What you need to know about raising capital for a new business
Business, like life, is a story of yin and yang. This tale has two dominate players, who are interdependent in the raising of capital needed to get a start-up started.
Firstly is, quite obviously, the entrepreneur. By definition, a “person who sets up a business or businesses, taking on financial risks in the hope of profit”.
The second is the investor: “a person or organisation that puts money into financial schemes, property, etc. with the expectation of achieving a profit”.
These two players could be called the yin and yang of any start up, reflecting the ancient Chinese philosophy’s “concept of dualism, describing how obviously opposite or contrary forces may actually be complementary, interconnected, and interdependent in the natural world, and how they may give rise to each other as they interrelate to one another”.
Business yin and yang
The yin, or dark side, is associated with everything hard, negative, cold, and wet (in business, some would suggest this is the investor).
Meanwhile the yang, or light side, represents its direct opposite: soft, positive, warm, and dry (aka the entrepreneur).

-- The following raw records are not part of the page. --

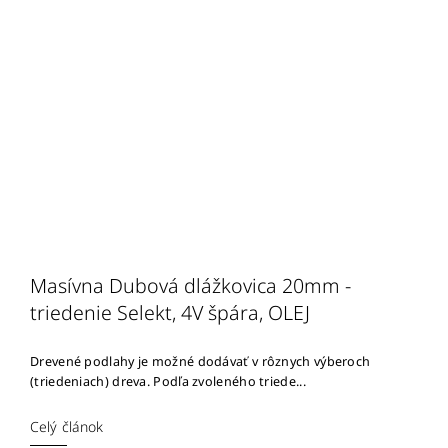
Masívna Dubová dlážkovica 20mm -
triedenie Selekt, 4V špára, OLEJ
Drevené podlahy je možné dodávať v rôznych výberoch
(triedeniach) dreva. Podľa zvoleného triede...
Celý článok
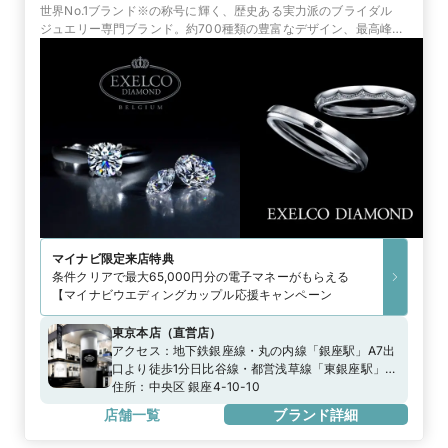
世界No.1ブランド※の称号に輝く、歴史ある実力派のブライダル
ジュエリー専門ブランド。約700種類の豊富なデザイン、最高峰の
品質と証明書、永久保証で選ばれています。
マイナビ限定
来店特典
条件クリアで最大65,000円分の電子マネーがもらえる
【マイナビウエディングカップル応援キャンペーン
東京本店
（
直営店
）
アクセス：
地下鉄銀座線・丸の内線「銀座駅」A7出
口より徒歩1分日比谷線・都営浅草線「東銀座駅」
A2出口より徒歩0分
住所：
中央区 銀座4-10-10
店舗一覧
ブランド詳細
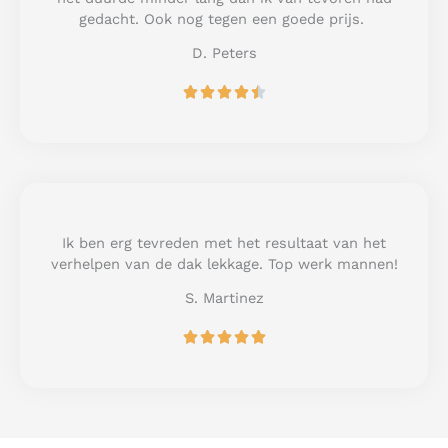
f
gedacht. Ook nog tegen een goede prijs.
5
D. Peters
R





a
t
e
d
4
.
5
Ik ben erg tevreden met het resultaat van het
o
verhelpen van de dak lekkage. Top werk mannen!
u
S. Martinez
t
o
R





f
a
5
t
e
d
5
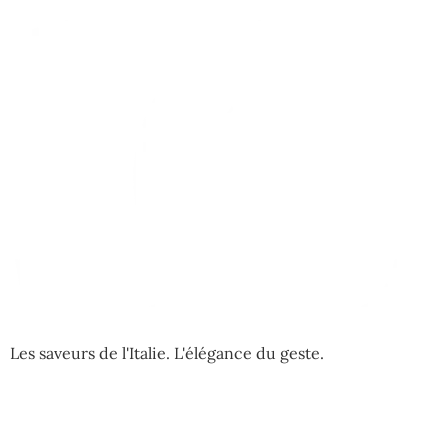
Les saveurs de l'Italie. L'élégance du geste.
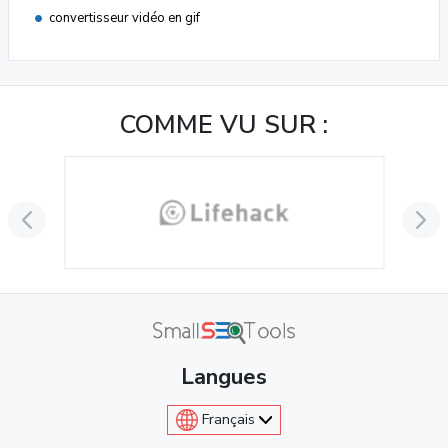
convertisseur vidéo en gif
COMME VU SUR :
Langues
Français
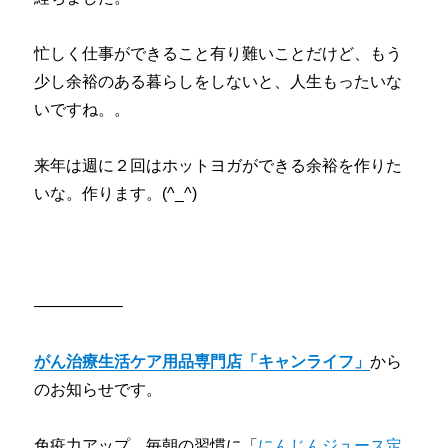
忙しく仕事ができること有り難いことだけど、もう
少し余裕のある暮らしをしないと、人生もったいな
いですね。。
来年は週に２回はホットヨガができる余裕を作りた
いな。作ります。(^_^)
—————–
がん治療生活ケア用品専門店「キャンライフ」
から
のお知らせです。
免疫力アップ、毎朝の習慣に「
にんじんジュース定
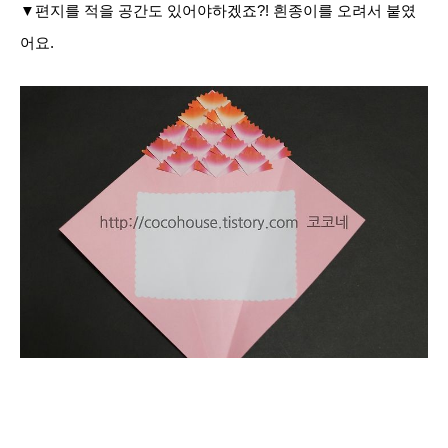
▼편지를 적을 공간도 있어야하겠죠?! 흰종이를 오려서 붙였
어요.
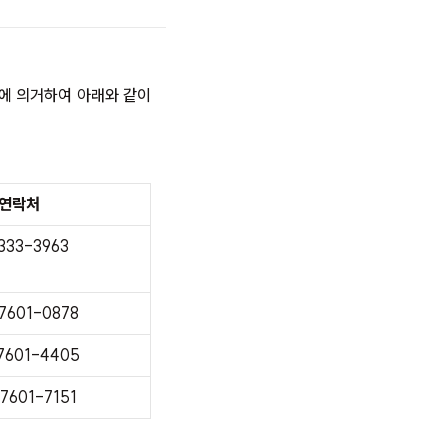
에 의거하여 아래와 같이
연락처
333-3963
7601-0878
7601-4405
7601-7151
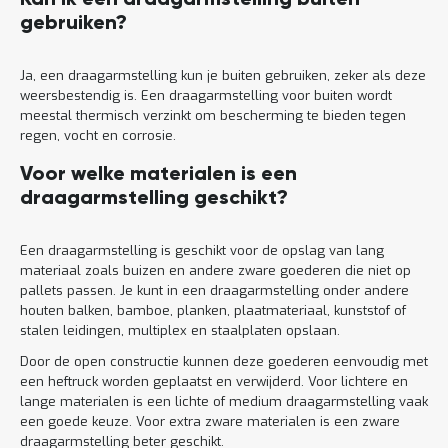
Kan ik een draagarmstelling buiten
gebruiken?
Ja, een draagarmstelling kun je buiten gebruiken, zeker als deze
weersbestendig is. Een draagarmstelling voor buiten wordt
meestal thermisch verzinkt om bescherming te bieden tegen
regen, vocht en corrosie.
Voor welke materialen is een
draagarmstelling geschikt?
Een draagarmstelling is geschikt voor de opslag van lang
materiaal zoals buizen en andere zware goederen die niet op
pallets passen. Je kunt in een draagarmstelling onder andere
houten balken, bamboe, planken, plaatmateriaal, kunststof of
stalen leidingen, multiplex en staalplaten opslaan.
Door de open constructie kunnen deze goederen eenvoudig met
een heftruck worden geplaatst en verwijderd. Voor lichtere en
lange materialen is een lichte of medium draagarmstelling vaak
een goede keuze. Voor extra zware materialen is een zware
draagarmstelling beter geschikt.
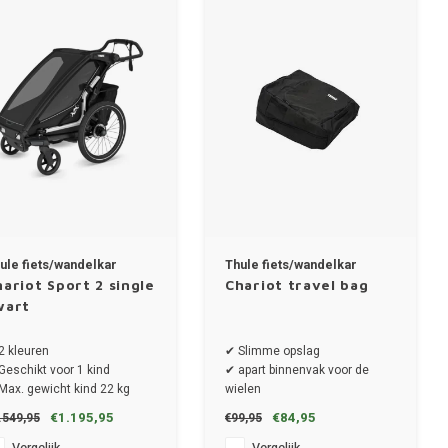
ule fiets/wandelkar
Thule fiets/wandelkar
ariot Sport 2 single
Chariot travel bag
wart
2 kleuren
✔ Slimme opslag
Geschikt voor 1 kind
✔ apart binnenvak voor de
Max. gewicht kind 22 kg
wielen
Draaggewicht totaal 34 kg
✔ Geschikt voor modellen met
€1.195,95
€84,95
.549,95
€99,95
Afmeting 87x65x37.5 cm
één of twee zitjes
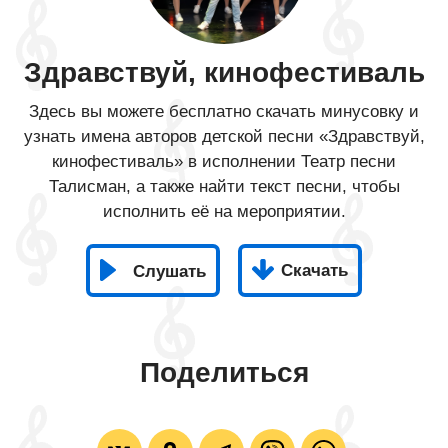
Здравствуй, кинофестиваль
Здесь вы можете бесплатно скачать минусовку и
узнать имена авторов детской песни «Здравствуй,
кинофестиваль» в исполнении Театр песни
Талисман, а также найти текст песни, чтобы
исполнить её на мероприятии.
Скачать
Слушать
Поделиться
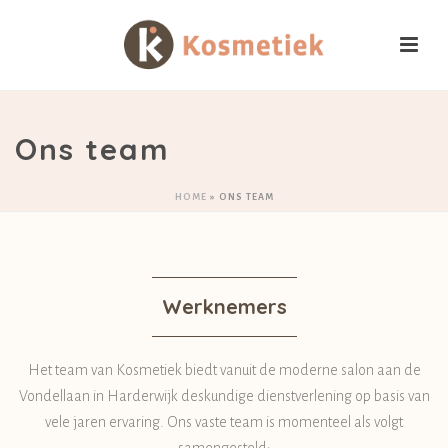
Ons team
HOME
»
ONS TEAM
Werknemers
Het team van Kosmetiek biedt vanuit de moderne salon aan de
Vondellaan in Harderwijk deskundige dienstverlening op basis van
vele jaren ervaring. Ons vaste team is momenteel als volgt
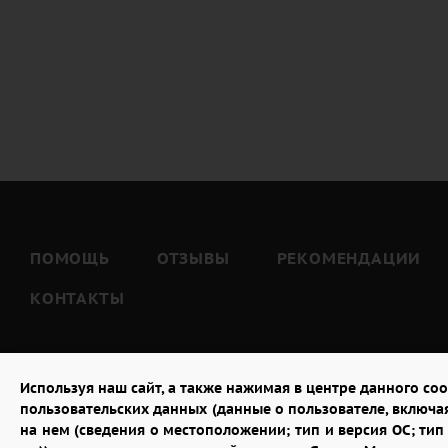
ПОМОЩЬ
ОТЗЫВЫ
РЕКОМЕНДАЦИИ
КОНТАКТЫ
Используя наш сайт, а также нажимая в центре данного coo
пользовательских данных (данные о пользователе, включа
на нем (сведения о местоположении; тип и версия ОС; тип 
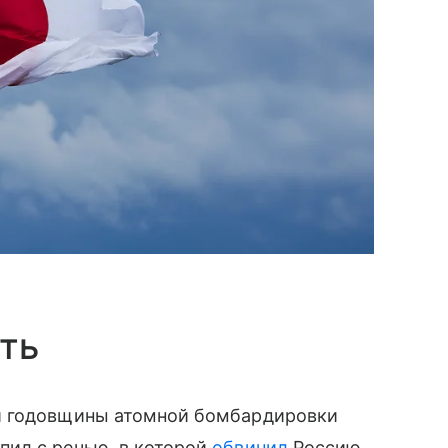
ать
й годовщины атомной бомбардировки
ил с речью, в которой
обвинил
Россию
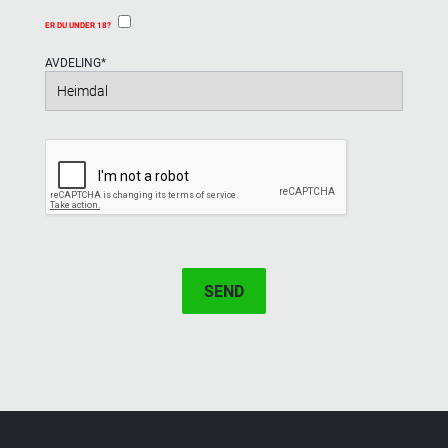
ER DU UNDER 18?
AVDELING
*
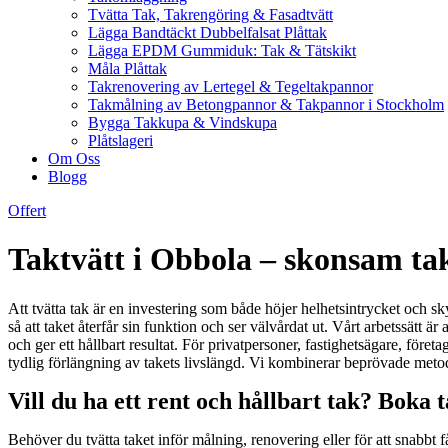
Tvätta Tak, Takrengöring & Fasadtvätt
Lägga Bandtäckt Dubbelfalsat Plåttak
Lägga EPDM Gummiduk: Tak & Tätskikt
Måla Plåttak
Takrenovering av Lertegel & Tegeltakpannor
Takmålning av Betongpannor & Takpannor i Stockholm
Bygga Takkupa & Vindskupa
Plåtslageri
Om Oss
Blogg
Offert
Taktvätt i Obbola – skonsam tak
Att tvätta tak är en investering som både höjer helhetsintrycket och s
så att taket återfår sin funktion och ser välvårdat ut. Vårt arbetssätt ä
och ger ett hållbart resultat. För privatpersoner, fastighetsägare, för
tydlig förlängning av takets livslängd. Vi kombinerar beprövade meto
Vill du ha ett rent och hållbart tak? Boka
Behöver du tvätta taket inför målning, renovering eller för att snabbt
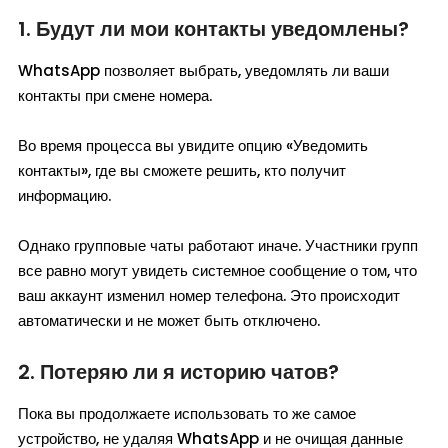
1. Будут ли мои контакты уведомлены?
WhatsApp позволяет выбрать, уведомлять ли ваши
контакты при смене номера.
Во время процесса вы увидите опцию «Уведомить
контакты», где вы сможете решить, кто получит
информацию.
Однако групповые чаты работают иначе. Участники групп
все равно могут увидеть системное сообщение о том, что
ваш аккаунт изменил номер телефона. Это происходит
автоматически и не может быть отключено.
2. Потеряю ли я историю чатов?
Пока вы продолжаете использовать то же самое
устройство, не удаляя WhatsApp и не очищая данные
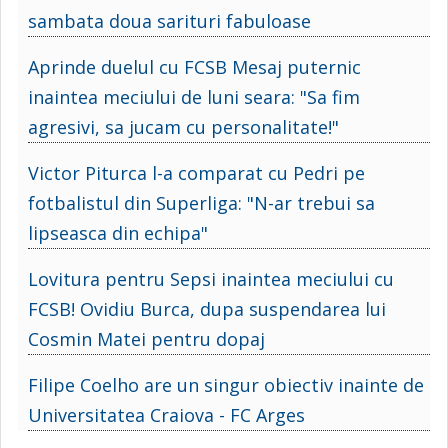
sambata doua sarituri fabuloase
Aprinde duelul cu FCSB Mesaj puternic
inaintea meciului de luni seara: "Sa fim
agresivi, sa jucam cu personalitate!"
Victor Piturca l-a comparat cu Pedri pe
fotbalistul din Superliga: "N-ar trebui sa
lipseasca din echipa"
Lovitura pentru Sepsi inaintea meciului cu
FCSB! Ovidiu Burca, dupa suspendarea lui
Cosmin Matei pentru dopaj
Filipe Coelho are un singur obiectiv inainte de
Universitatea Craiova - FC Arges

This potential relationship is always somewhat ambivalent. Each needs the other: as a source of funds to grow or a place to invest. However, the entrepreneur takes on financial risks in the hope of making a profit. The investor, meanwhile, has a fixed expectation of achieving a profit.
So how does the entrepreneur (yang) address this impasse and approach the challenge of raising capital for a new business?
Uniting opposing forces
Reaching the stage of capital raising, the entrepreneur should have passed the “talking the talk” stage. They must now begin walking the walk.
The first step is usually a detailed business plan.
In reality, this is often the graveyard for many great new ideas when reduced to the printed word.
Should the idea survive, however, that business plan serves to unite entrepreneur and investor towards a mutually-beneficial goal.
Climbing the capital ladder
For many in business, the local bank branch is a common starting point. Yet most quickly learn that for start-ups, banks are more akin to repossession agents than lenders. The demands for hefty security usually scares off the entrepreneur.
Next port of call is known business successes. Almost every budding entrepreneur has networked extensively. Proudly, they present their detailed business plan. The response often falls into one of three categories:
- Shakespeareans: “Neither a borrower nor a lender be, for loan oft loses both itself and friend” they quote Polonius from William Shakespeare’s Hamlet. They won’t risk losing both their money and your relationship.
- Godfathers: Quoters of that line from The Godfather movies: “It’s not personal… strictly business”. For them, your numbers don’t add up.
- “It’s not you, it’s me”: Despite their assertions, it becomes clear they simply don’t want to invest in your start-up.
Having failed in the outside world, potential entrepreneurs seek comfort closer to home. Family businesses account for 70 per cent of Australian businesses and employ around half the country’s workforce.
Meanwhile, the so-called “Bank of Mum and Dad” is Australia’s ninth-largest lender. Parents are lending, gifting, or underwriting record amounts for deposits to help their adult children buy their first home.
Yet lending for a start-up is a whole other story. It’s deemed a far riskier investment despite – or perhaps because of – their intimate knowledge of the founder and his/her skills.
Some do pull it off. What do Bill Gates, Jeff Bezos and Elon Musk really have in common? Sure, they’re all tech billionaires, savvy innovators, and successful entrepreneurs. But there’s another thing: they all had families who helped them start out.
The Boot Strap Bank
Should all else fail, there is always the Boot Strap Bank.
The origin of this descriptive phrase isn’t known. It refers, of course, to boots and the straps that some have attached to help the wearer pull them on. And to the imagined feat of lifting oneself off the ground by pulling on one’s bootstraps.
Doing so often involves a combination of personal savings, credit cards from the very bank that declined to give a business loan, and maybe suppliers who need the business that provide some credit.
The lesson entrepreneurs ultimately learn is that there is no one right answer to the question: “What do you need to know about raising capital for a new business?” Every entrepreneur and start-up is different.
Just remember business is business and that many a yin will neither a borrower nor a lender be!